- _Exercise instructions_: For this exercise, restate word for word only the lines from the first line of the data to the line containing "right eye: (285, 137)".

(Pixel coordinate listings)
******

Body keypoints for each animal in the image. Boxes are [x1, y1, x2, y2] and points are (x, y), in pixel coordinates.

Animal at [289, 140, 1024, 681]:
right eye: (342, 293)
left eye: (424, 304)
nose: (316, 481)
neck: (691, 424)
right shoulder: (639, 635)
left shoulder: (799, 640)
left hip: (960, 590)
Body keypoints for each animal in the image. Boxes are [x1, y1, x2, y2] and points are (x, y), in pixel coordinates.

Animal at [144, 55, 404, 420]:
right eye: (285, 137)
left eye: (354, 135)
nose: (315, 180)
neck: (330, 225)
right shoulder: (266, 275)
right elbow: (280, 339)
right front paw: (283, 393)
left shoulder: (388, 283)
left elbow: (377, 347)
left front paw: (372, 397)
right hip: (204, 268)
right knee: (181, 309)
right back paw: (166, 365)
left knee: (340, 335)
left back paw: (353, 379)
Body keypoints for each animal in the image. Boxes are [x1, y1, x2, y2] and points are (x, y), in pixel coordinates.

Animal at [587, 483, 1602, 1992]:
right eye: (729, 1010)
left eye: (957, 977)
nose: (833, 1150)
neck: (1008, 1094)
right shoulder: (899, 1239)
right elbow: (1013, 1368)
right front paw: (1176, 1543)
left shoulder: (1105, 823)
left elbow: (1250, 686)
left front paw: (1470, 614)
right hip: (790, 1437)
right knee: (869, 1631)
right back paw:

******

- _Output below_:
Body keypoints for each animal in the image. Boxes are [x1, y1, x2, y2] and points are (x, y), in pixel coordinates.

Animal at [289, 140, 1024, 681]:
right eye: (342, 293)
left eye: (424, 304)
nose: (316, 481)
neck: (691, 424)
right shoulder: (639, 635)
left shoulder: (799, 640)
left hip: (960, 590)
Body keypoints for each animal in the image. Boxes are [x1, y1, x2, y2] and points are (x, y), in pixel coordinates.

Animal at [144, 55, 404, 420]:
right eye: (285, 137)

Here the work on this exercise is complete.